Palmer C S, Niparko J K, Wyatt J R, Rothman M, de Lissovoy G
MEDTAP International, Bethesda, MD 20814, USA.
Arch Otolaryngol Head Neck Surg. 1999 Nov;125(11):1221-8. doi: 10.1001/archotol.125.11.1221.
Prior clinical studies have indicated that cochlear implantation provides benefits to individuals with advanced sensorineural hearing loss who are unable to gain effective speech recognition with hearing aids.
To determine the cost per quality-adjusted life-year (QALY) for adults receiving multichannel cochlear implants.
Prospective 12-month multicenter study using preference-based quality-of-life measures and total cost determinations, comparing profoundly hearing-impaired adult subjects with and without cochlear implants.
Hospital-based and patient-resource clinics.
Severely to profoundly hearing-impaired adult recipients of a cochlear implant and adults eligible for the device who had not yet received it.
Clinical assessment of implant participants included medical and audiologic (speech understanding) data at the time of enrollment, 6 months, and 12 months. All participants' health-utility was assessed at the time of enrollment, 6 months, and 12 months using the Health Utility Index. One-year medical resource utilization and cost data included bills related to implants, patient diaries, charge estimates from clinical sites, and published literature. A decision model was developed to determine cost per QALY.

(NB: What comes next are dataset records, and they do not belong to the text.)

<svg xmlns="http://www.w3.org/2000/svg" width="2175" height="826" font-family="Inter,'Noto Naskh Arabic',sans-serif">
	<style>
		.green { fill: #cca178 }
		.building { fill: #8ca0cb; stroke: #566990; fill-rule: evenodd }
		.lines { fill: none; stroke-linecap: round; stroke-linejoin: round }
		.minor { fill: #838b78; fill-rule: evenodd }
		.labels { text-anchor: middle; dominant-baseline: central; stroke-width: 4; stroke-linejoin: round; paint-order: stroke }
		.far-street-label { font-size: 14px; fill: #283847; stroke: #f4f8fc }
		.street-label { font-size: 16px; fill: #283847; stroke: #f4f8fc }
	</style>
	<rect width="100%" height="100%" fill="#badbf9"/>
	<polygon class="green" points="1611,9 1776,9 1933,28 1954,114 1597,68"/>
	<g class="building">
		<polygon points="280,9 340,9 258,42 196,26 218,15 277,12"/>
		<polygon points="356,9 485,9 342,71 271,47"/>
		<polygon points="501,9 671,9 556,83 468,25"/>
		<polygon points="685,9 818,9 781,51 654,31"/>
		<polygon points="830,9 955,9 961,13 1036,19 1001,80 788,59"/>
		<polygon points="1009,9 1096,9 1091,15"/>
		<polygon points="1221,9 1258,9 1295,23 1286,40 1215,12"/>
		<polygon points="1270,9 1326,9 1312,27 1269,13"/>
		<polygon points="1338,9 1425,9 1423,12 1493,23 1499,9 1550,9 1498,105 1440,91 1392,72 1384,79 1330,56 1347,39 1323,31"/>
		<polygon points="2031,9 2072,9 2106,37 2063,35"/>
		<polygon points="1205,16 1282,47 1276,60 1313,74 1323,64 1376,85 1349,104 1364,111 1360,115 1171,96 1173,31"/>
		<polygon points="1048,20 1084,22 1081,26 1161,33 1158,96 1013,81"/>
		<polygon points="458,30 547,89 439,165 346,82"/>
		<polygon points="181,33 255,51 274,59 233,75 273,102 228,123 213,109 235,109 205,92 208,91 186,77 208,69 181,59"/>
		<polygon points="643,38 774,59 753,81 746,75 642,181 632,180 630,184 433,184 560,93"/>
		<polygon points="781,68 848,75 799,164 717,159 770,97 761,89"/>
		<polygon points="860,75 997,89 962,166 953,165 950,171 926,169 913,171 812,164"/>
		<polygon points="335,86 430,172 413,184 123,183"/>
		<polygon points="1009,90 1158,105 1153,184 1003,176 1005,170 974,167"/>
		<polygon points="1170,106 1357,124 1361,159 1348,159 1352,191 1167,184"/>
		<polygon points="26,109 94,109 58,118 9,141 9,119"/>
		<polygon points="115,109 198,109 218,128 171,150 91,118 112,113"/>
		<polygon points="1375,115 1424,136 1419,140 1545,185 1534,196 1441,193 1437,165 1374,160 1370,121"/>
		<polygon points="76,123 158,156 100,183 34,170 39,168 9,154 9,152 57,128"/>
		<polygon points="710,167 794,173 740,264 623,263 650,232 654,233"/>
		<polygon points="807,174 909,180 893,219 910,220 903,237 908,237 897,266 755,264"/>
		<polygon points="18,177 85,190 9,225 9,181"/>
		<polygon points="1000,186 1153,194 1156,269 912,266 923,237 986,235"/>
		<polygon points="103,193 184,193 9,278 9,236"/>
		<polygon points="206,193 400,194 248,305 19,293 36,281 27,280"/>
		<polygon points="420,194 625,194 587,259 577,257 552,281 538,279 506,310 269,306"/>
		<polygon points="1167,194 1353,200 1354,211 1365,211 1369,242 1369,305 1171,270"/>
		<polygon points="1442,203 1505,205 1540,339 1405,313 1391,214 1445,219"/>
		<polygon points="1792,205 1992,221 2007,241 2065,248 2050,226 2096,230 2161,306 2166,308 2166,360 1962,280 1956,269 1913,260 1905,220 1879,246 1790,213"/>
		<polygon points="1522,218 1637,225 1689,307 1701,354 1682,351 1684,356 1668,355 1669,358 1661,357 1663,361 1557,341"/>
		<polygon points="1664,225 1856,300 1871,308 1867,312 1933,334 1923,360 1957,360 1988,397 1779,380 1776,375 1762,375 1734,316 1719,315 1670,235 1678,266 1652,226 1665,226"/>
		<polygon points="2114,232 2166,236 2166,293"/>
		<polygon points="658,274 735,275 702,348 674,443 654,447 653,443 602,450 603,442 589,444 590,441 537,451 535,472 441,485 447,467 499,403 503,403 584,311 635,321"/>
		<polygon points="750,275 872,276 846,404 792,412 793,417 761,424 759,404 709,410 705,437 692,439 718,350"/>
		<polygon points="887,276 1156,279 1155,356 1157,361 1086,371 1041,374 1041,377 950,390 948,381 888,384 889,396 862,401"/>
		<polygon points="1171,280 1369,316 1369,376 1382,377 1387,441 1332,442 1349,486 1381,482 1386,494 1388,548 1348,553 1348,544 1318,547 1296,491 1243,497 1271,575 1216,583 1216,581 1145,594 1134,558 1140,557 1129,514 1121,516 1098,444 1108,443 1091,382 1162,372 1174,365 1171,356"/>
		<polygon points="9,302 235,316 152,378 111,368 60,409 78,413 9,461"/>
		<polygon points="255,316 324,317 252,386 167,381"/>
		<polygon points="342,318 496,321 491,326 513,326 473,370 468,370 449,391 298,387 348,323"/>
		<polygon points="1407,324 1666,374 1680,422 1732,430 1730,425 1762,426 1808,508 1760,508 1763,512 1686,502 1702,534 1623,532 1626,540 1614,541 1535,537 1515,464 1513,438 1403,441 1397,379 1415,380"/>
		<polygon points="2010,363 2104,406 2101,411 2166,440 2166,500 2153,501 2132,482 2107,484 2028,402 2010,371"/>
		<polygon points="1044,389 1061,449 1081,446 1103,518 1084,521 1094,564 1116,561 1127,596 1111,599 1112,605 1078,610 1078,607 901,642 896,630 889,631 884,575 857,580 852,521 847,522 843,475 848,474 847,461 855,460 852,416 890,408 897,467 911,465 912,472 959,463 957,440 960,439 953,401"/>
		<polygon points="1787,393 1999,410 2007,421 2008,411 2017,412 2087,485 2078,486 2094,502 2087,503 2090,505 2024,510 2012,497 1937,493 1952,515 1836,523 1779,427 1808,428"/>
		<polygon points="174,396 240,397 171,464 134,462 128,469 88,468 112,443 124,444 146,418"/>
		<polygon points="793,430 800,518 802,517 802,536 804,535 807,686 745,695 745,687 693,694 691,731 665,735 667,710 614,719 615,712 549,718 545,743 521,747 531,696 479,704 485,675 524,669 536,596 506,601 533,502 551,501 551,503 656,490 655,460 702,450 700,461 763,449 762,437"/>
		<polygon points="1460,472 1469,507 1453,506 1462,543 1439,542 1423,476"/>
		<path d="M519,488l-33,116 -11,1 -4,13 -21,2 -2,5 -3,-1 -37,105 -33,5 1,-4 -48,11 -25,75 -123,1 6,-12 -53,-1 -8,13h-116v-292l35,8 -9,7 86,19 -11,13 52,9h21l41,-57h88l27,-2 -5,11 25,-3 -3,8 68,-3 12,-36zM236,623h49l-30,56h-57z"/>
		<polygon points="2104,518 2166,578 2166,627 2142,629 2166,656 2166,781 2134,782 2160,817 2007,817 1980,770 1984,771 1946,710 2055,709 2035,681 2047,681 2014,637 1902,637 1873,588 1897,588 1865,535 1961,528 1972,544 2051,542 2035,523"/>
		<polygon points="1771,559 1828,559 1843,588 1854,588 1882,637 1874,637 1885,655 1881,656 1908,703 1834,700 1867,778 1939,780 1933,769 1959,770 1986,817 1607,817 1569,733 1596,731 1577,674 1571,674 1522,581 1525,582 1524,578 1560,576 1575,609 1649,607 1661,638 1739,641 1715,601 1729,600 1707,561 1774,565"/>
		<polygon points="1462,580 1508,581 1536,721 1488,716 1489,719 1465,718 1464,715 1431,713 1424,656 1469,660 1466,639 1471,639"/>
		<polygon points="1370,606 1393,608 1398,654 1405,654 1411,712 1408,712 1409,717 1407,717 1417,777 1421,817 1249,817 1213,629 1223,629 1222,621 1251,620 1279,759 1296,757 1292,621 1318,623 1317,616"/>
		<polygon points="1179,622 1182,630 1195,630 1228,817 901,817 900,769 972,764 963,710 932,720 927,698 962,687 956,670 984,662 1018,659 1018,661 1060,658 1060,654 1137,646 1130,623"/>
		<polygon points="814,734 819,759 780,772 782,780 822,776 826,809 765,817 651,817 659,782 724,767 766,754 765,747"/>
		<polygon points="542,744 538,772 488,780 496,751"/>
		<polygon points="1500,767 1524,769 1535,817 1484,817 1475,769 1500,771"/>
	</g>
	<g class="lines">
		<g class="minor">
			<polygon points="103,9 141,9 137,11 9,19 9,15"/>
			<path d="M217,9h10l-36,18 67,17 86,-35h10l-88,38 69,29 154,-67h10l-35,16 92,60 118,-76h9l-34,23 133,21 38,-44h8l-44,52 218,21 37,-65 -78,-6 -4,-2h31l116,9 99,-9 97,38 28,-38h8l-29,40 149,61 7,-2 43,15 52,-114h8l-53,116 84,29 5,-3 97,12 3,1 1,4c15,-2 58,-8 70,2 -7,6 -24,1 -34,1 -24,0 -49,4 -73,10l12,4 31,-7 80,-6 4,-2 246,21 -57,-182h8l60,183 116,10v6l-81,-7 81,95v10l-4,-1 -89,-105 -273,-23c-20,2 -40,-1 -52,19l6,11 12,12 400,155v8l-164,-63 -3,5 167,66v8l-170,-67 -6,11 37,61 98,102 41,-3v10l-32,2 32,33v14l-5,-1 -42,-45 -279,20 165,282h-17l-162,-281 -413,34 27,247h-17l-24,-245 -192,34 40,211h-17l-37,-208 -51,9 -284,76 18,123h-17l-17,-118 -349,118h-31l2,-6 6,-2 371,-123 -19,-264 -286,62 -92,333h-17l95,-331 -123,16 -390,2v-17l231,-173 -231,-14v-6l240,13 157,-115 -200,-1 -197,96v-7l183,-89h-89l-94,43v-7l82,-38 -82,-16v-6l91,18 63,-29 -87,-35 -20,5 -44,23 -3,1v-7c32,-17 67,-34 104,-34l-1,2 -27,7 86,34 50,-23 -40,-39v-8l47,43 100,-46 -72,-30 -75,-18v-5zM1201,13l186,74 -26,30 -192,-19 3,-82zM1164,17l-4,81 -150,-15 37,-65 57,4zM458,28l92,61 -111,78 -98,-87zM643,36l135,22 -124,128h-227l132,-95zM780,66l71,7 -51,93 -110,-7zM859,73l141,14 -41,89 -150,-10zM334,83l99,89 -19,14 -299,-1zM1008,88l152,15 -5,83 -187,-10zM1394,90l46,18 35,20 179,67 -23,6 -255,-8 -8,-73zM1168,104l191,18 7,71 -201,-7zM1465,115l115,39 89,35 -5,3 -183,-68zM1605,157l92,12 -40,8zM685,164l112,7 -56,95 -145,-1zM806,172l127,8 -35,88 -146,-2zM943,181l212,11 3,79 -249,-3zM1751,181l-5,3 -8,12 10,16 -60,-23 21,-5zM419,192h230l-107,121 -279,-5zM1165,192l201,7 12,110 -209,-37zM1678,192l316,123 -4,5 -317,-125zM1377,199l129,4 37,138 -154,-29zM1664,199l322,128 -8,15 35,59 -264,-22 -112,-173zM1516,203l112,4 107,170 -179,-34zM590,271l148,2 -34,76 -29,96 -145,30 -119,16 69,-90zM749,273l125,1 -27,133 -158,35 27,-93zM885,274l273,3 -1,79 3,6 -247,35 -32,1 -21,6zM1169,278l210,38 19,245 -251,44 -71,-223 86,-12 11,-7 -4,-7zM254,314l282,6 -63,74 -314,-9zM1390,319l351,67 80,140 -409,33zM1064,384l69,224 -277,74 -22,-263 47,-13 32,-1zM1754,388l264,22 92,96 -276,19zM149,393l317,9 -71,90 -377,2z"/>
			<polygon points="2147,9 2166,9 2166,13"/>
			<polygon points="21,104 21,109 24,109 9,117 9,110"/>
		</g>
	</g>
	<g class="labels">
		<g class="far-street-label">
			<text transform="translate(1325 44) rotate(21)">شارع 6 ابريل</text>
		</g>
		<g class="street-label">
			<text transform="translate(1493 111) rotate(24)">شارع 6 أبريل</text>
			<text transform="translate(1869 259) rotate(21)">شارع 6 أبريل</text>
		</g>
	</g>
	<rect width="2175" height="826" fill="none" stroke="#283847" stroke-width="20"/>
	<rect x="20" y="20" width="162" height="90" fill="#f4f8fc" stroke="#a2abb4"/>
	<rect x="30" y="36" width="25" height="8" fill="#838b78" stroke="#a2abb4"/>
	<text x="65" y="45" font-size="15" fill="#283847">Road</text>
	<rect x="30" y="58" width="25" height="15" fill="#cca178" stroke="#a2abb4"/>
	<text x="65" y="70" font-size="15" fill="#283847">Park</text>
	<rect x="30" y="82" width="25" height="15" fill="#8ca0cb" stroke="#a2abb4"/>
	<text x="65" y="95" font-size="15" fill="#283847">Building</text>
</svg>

Of the 84 enrolled adults, 62 (75%) completed the study. Mean health-utility scores at the time of enrollment were identical between groups. The marginal 12-month health-utility gain for implant recipients was 0.20; 90% of this improvement was achieved within 6 months. For patients with a mean 22-year life expectancy, the marginal cost per QALY was $14,670.
Overall, multichannel cochlear implants significantly improved recipients' performance on measures of speech understanding and ratings of health-utility within 6 months of implantation. The multichannel cochlear implant yielded a very favorable cost per QALY.
先前的临床研究表明,人工耳蜗植入可为重度感音神经性听力损失且无法通过助听器有效获得言语识别能力的个体带来益处。
确定接受多通道人工耳蜗植入的成年人每质量调整生命年(QALY)的成本。
一项前瞻性的为期12个月的多中心研究,采用基于偏好的生活质量测量方法和总成本测定方法,比较植入和未植入人工耳蜗的重度听力受损成年受试者。
医院及患者资源诊所。
接受人工耳蜗植入的重度至极重度听力受损成年受助者,以及符合植入条件但尚未接受植入的成年人。
植入人工耳蜗参与者的临床评估包括入组时、6个月和12个月时的医学和听力学(言语理解)数据。使用健康效用指数在入组时、6个月和12个月时评估所有参与者的健康效用。一年的医疗资源利用和成本数据包括与植入物相关的账单、患者日记、临床机构的费用估算以及已发表的文献。开发了一个决策模型来确定每QALY的成本。
84名入组成年人中,62名(75%)完成了研究。两组入组时的平均健康效用得分相同。植入人工耳蜗者12个月的边际健康效用增益为0.20;其中90%的改善在6个月内实现。对于平均预期寿命为22年的患者,每QALY的边际成本为14,670美元。
总体而言,多通道人工耳蜗植入在植入后6个月内显著改善了接受者的言语理解能力和健康效用评分。多通道人工耳蜗植入产生了非常有利的每QALY成本。